Based on the phylogenetic distance and supported by phenotypic differences, strain Pan189T should be delineated from the described genera in the family Planctomycetaceae. Hence, we introduce a novel genus and species, for which we propose the name Stratiformator vulcanicus gen. nov., sp. nov. Strain Pan189T represents the type strain of the novel species.

Description of Stratiformator gen. nov.

Stra.ti.for.ma’tor. L. neut. n. stratum, a layer, coat; L. masc. n. formator, a shaper, creator; N.L. masc. n. Stratiformator a bacterium that produces a biofilm.

Members of the genus have a Gram-negative cell envelope architecture and are aerobic heterotrophs with a mesophilic and neutrophilic growth profile. Cells are round grain rice-shaped and divide by polar budding. Crateriform structures are present. The DNA G + C content is around 59%. The genus belongs to the family Planctomycetaceae, order Planctomycetales, class Planctomycetia, phylum Planctomycetota. The type species of the genus is Stratiformator vulcanicus.

Description of Stratiformator vulcanicus sp. nov.

vul.ca’ni.cus. L. masc. adj. vulcanicus, of or belonging to a volcano; corresponding to the origin of the strain from a volcano.

Round grain rice-shaped and pink-pigmented cells with an average size of 1.4 ± 0.2 × 0.7 ± 0.1 μm that form strong aggregates. Cells contain fimbriae and crateriform structures covering the entire cell surface and a stalk opposite of the division pole.
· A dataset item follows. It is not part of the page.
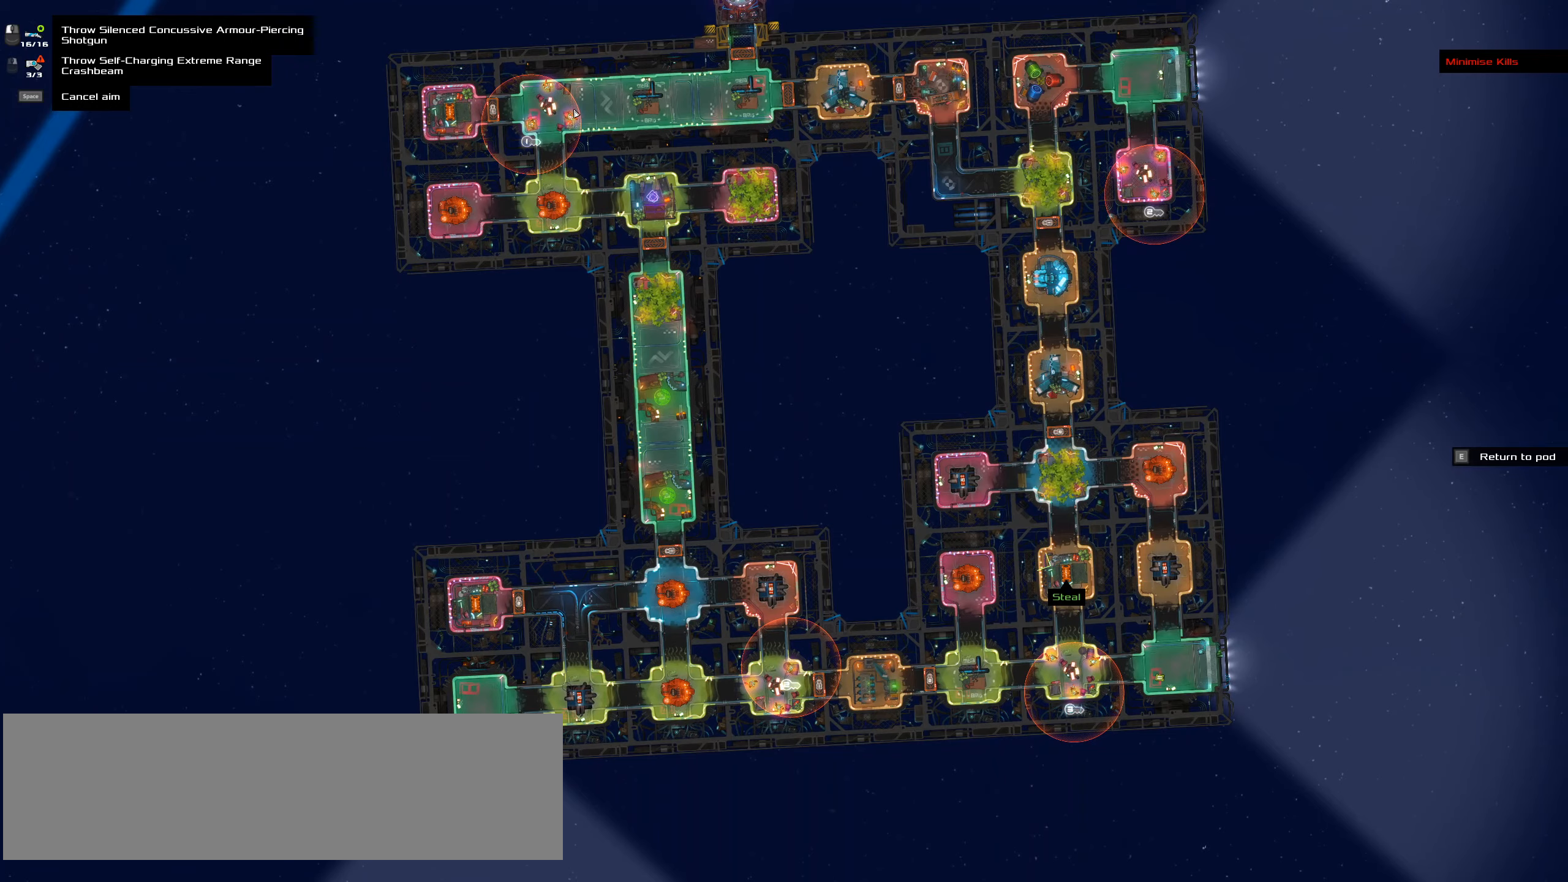
{"keys": [], "mouse": [], "events": []}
The supplementation of vitamin B12 is not required for biomass formation in the tested medium. Growth of the type strain is observed over a range of 10–33 °C (optimum 24 °C) and at pH 7.0–8.0 (optimum 7.5). The type strain has a genome size of 5.2 Mb and a DNA G + C content of 58.6%. The type strain is Pan189T (= DSM 101711 T = CECT 30699 T). It was isolated from a red biofilm sampled close to the volcanic island Panarea in the Tyrrhenian Sea in September 2013.